**Records to process**

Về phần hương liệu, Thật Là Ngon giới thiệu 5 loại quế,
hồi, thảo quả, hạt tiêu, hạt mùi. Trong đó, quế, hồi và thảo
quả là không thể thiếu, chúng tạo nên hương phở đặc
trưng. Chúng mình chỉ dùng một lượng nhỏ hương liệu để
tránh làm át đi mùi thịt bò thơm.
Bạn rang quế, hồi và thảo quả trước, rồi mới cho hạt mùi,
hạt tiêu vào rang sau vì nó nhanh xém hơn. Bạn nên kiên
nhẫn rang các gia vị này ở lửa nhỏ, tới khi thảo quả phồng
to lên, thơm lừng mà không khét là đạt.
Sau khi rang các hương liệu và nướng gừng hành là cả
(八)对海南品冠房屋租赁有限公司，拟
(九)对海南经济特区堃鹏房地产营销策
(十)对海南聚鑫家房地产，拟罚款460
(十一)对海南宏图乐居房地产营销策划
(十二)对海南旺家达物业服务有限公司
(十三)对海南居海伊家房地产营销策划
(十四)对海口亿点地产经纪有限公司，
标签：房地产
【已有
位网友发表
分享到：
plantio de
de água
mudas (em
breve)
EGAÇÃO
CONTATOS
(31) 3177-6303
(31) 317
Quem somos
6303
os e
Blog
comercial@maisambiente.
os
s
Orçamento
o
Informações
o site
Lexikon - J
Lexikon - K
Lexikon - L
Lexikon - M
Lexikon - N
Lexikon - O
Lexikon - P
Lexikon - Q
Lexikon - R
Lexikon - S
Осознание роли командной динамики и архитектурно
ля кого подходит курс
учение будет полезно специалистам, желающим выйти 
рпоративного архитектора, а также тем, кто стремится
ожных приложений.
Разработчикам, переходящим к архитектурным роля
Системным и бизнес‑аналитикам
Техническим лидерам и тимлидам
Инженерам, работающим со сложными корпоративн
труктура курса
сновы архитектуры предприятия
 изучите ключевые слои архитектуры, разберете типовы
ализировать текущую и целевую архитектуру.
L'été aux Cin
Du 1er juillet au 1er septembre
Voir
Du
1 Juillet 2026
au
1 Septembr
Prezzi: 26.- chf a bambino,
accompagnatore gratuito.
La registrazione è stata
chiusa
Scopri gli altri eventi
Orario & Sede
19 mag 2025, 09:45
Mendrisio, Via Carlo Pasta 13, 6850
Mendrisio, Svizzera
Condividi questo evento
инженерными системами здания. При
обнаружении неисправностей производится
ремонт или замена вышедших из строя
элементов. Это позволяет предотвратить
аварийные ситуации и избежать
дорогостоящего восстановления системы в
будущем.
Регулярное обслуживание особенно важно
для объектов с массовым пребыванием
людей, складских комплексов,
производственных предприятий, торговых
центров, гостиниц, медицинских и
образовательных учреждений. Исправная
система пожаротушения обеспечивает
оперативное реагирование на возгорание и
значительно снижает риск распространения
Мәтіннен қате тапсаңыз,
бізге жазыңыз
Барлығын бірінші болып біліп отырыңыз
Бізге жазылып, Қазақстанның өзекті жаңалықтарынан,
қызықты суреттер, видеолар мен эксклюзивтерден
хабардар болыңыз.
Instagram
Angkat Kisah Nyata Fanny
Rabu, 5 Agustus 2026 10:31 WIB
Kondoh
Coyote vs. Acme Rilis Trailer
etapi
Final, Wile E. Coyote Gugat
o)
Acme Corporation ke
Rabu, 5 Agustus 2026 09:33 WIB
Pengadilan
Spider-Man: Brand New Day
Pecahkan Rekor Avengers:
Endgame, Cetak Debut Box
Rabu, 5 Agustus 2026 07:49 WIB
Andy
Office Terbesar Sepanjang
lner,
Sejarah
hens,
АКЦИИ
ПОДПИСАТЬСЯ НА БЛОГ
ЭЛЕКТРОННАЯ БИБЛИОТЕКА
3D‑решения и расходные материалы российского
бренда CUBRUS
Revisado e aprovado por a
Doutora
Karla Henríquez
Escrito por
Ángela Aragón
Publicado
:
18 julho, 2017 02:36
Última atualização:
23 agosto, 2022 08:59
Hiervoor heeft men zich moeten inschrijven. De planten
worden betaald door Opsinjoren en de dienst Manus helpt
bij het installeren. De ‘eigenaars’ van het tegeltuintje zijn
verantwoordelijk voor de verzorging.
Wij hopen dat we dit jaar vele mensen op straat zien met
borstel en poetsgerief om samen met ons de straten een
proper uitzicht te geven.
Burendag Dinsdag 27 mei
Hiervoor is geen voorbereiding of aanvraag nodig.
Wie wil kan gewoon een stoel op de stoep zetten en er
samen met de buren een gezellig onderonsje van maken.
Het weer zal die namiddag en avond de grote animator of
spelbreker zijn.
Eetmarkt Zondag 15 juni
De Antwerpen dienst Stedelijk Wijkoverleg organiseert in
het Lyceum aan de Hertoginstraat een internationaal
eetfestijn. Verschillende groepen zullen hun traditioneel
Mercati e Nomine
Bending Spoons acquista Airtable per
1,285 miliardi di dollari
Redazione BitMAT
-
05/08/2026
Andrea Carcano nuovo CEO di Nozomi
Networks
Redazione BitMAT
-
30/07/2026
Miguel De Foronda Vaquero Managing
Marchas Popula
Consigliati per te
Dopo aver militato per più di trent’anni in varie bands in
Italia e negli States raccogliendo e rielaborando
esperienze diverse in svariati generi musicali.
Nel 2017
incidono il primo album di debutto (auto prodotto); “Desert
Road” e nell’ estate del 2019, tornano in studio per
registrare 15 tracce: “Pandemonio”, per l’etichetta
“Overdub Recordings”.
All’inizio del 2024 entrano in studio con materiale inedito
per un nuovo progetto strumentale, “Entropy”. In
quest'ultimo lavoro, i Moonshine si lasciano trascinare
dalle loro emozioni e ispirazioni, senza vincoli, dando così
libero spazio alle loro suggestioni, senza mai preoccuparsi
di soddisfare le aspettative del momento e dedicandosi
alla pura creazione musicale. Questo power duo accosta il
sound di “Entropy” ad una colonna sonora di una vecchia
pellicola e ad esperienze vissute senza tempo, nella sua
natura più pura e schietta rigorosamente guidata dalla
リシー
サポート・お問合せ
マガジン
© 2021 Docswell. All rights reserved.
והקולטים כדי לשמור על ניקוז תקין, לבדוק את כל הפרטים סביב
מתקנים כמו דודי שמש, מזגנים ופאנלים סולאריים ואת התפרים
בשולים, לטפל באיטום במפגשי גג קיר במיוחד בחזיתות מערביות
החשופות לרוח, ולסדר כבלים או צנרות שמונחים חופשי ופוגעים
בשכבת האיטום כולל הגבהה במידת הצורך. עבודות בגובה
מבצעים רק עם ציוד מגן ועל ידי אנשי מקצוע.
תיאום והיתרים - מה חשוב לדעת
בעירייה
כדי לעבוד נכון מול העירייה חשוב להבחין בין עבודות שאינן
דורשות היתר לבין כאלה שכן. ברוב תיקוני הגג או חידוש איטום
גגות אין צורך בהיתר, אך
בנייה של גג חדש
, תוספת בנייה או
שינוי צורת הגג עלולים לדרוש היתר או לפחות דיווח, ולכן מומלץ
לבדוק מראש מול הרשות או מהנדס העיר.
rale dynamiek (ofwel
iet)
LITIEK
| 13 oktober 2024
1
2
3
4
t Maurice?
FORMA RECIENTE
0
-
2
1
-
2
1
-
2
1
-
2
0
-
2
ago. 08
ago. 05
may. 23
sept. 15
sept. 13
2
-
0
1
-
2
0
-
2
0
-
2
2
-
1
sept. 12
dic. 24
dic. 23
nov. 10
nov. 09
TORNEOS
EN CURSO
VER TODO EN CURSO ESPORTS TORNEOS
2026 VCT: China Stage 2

**Job**
Having located the line containing "pellicola e ad", set it down along with every line after it through the end of the data, reproducing each exactly.

**Answer to the exercise**
pellicola e ad esperienze vissute senza tempo, nella sua
natura più pura e schietta rigorosamente guidata dalla
リシー
サポート・お問合せ
マガジン
© 2021 Docswell. All rights reserved.
והקולטים כדי לשמור על ניקוז תקין, לבדוק את כל הפרטים סביב
מתקנים כמו דודי שמש, מזגנים ופאנלים סולאריים ואת התפרים
בשולים, לטפל באיטום במפגשי גג קיר במיוחד בחזיתות מערביות
החשופות לרוח, ולסדר כבלים או צנרות שמונחים חופשי ופוגעים
בשכבת האיטום כולל הגבהה במידת הצורך. עבודות בגובה
מבצעים רק עם ציוד מגן ועל ידי אנשי מקצוע.
תיאום והיתרים - מה חשוב לדעת
בעירייה
כדי לעבוד נכון מול העירייה חשוב להבחין בין עבודות שאינן
דורשות היתר לבין כאלה שכן. ברוב תיקוני הגג או חידוש איטום
גגות אין צורך בהיתר, אך
בנייה של גג חדש
, תוספת בנייה או
שינוי צורת הגג עלולים לדרוש היתר או לפחות דיווח, ולכן מומלץ
לבדוק מראש מול הרשות או מהנדס העיר.
rale dynamiek (ofwel
iet)
LITIEK
| 13 oktober 2024
1
2
3
4
t Maurice?
FORMA RECIENTE
0
-
2
1
-
2
1
-
2
1
-
2
0
-
2
ago. 08
ago. 05
may. 23
sept. 15
sept. 13
2
-
0
1
-
2
0
-
2
0
-
2
2
-
1
sept. 12
dic. 24
dic. 23
nov. 10
nov. 09
TORNEOS
EN CURSO
VER TODO EN CURSO ESPORTS TORNEOS
2026 VCT: China Stage 2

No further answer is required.